# First Weekend



## BowShot (Apr 28, 2010)

Well they seemed to have started spawning in lanier, I went saturday about 2 in the afternoon and did pretty good. I shot a Choi fish, one of two that i saw. I have never seen another bowfisher on the lake, does everyone else shoot at night?


----------



## BREAK'N WINGS (Apr 28, 2010)

Thats freakin awsome! Bet that koie stuck out like a sore thumb


----------



## Jarred (Apr 28, 2010)

Gotta love it.


----------



## Bowtechhunter55 (Apr 28, 2010)

you shoot at night on lanier any?


----------



## BowShot (Apr 29, 2010)

Yeah it wasnt very good at hiding, No i dont have a boat to night fish.


----------



## Bowtechhunter55 (Apr 29, 2010)

That sucks all u need is a battery and a spot light to get started, well if anyone wants to shoot on lanier in some small tournaments on lanier let me know me and some buddies are trying to get some small competitions together


----------



## KentuckyHeadhunter (May 6, 2010)

Man, I saw a Koi today in Lanier and that little sucker must have given me 10 shots at it!  I was on the bank and it was out about 15 feet and about 2 feet deep.  MISS, MISS, MISS!!!  I was so frustrated with that fish.   Never got 'em.


----------



## B.Hud (May 7, 2010)

i bowfish mostly at night now that i have my boat all rigged up but for years i just went during the day...i have only encountered one or 2 fellow bowfisherman since ive started goin


----------



## BowShot (May 27, 2010)

KentuckyHeadhunter said:


> Man, I saw a Koi today in Lanier and that little sucker must have given me 10 shots at it!  I was on the bank and it was out about 15 feet and about 2 feet deep.  MISS, MISS, MISS!!!  I was so frustrated with that fish.   Never got 'em.

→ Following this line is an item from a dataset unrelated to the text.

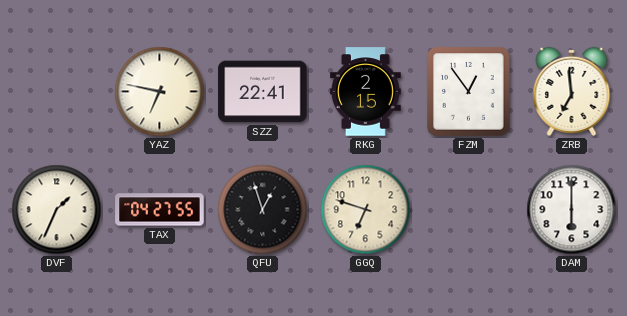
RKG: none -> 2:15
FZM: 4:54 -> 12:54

HaHa yeah i actually saw two when i shot this one, my brother got to excited and lost his arrow trying to get a shot, took me about 3 shots before i made contact, they sure do glow with the white and orange


----------



## nadams (May 30, 2010)

dang man i was wounderin where my fish went out back in my wifes pond....!!


----------